START Given entries

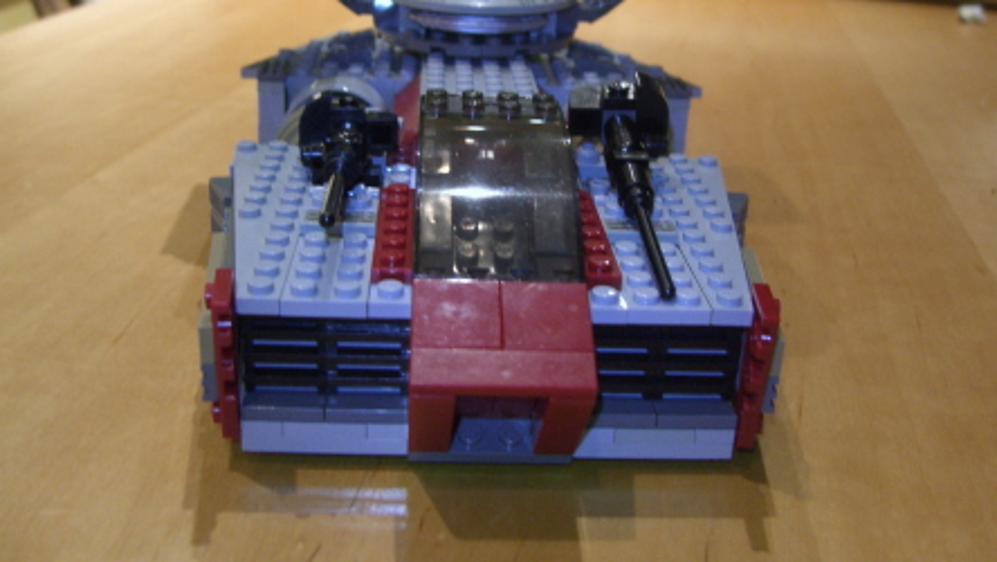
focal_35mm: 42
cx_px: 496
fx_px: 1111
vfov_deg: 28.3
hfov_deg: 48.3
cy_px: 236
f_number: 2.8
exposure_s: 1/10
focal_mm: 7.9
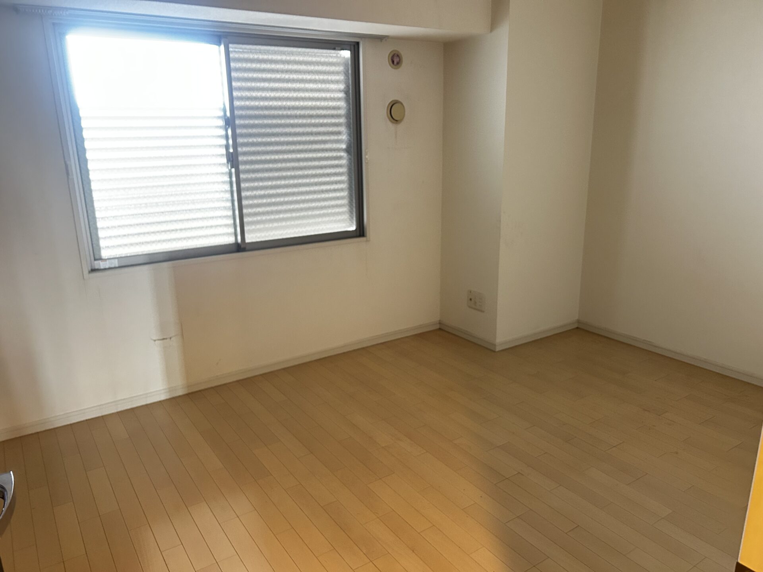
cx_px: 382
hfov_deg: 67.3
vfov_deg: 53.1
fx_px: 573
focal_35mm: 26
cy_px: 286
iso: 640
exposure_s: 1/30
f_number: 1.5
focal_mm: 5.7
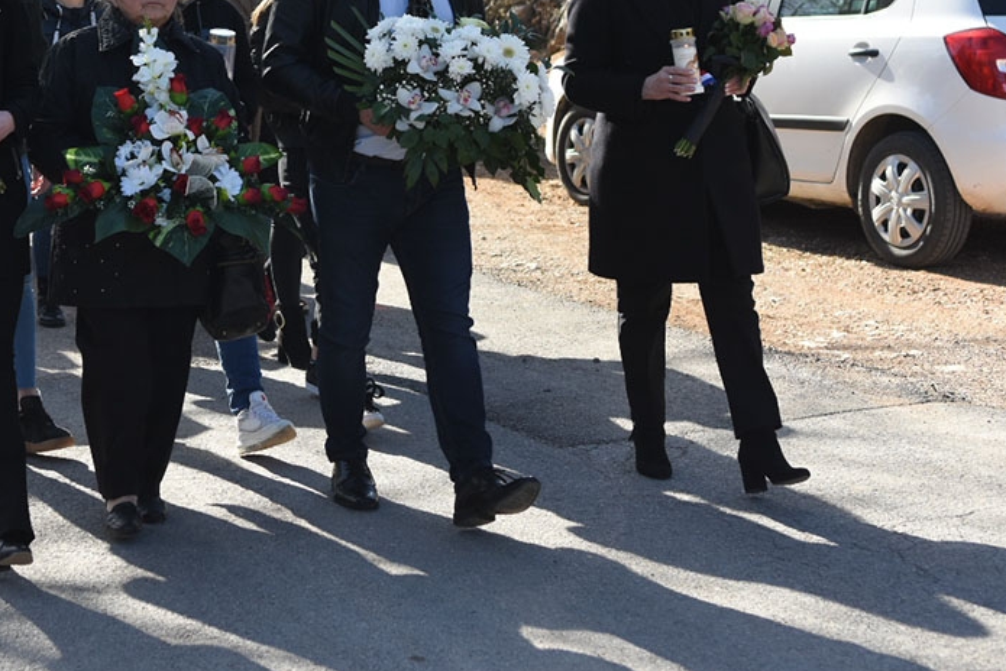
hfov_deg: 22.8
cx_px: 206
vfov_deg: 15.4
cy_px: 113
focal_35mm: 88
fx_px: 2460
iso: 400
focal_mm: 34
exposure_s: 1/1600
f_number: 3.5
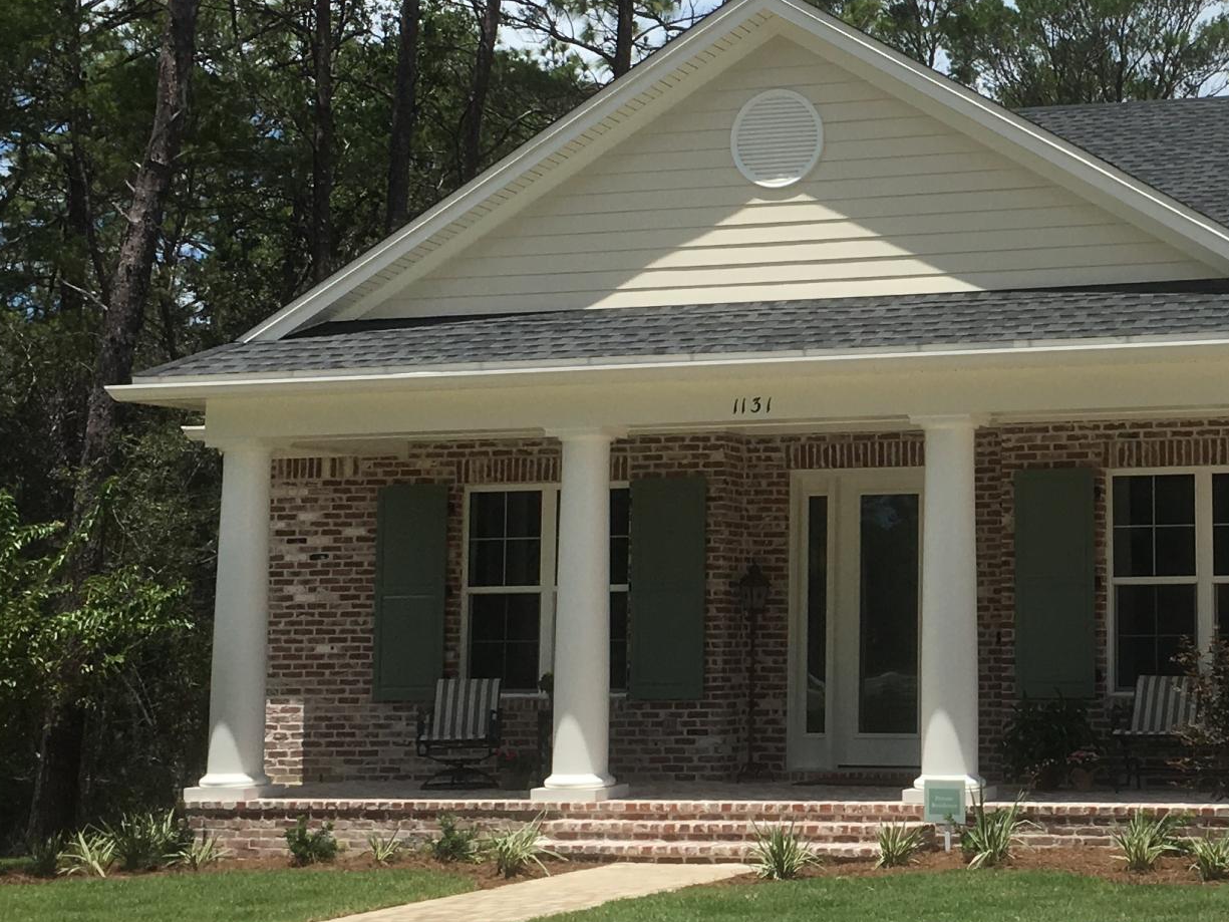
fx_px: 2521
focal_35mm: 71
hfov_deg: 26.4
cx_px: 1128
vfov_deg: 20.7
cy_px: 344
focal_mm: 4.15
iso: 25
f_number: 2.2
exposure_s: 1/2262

END Given entries

### Exercise aim
Copy out the entries exactly. No pictures.

### Solved problem
focal_35mm: 42
cx_px: 496
fx_px: 1111
vfov_deg: 28.3
hfov_deg: 48.3
cy_px: 236
f_number: 2.8
exposure_s: 1/10
focal_mm: 7.9
cx_px: 382
hfov_deg: 67.3
vfov_deg: 53.1
fx_px: 573
focal_35mm: 26
cy_px: 286
iso: 640
exposure_s: 1/30
f_number: 1.5
focal_mm: 5.7
hfov_deg: 22.8
cx_px: 206
vfov_deg: 15.4
cy_px: 113
focal_35mm: 88
fx_px: 2460
iso: 400
focal_mm: 34
exposure_s: 1/1600
f_number: 3.5
fx_px: 2521
focal_35mm: 71
hfov_deg: 26.4
cx_px: 1128
vfov_deg: 20.7
cy_px: 344
focal_mm: 4.15
iso: 25
f_number: 2.2
exposure_s: 1/2262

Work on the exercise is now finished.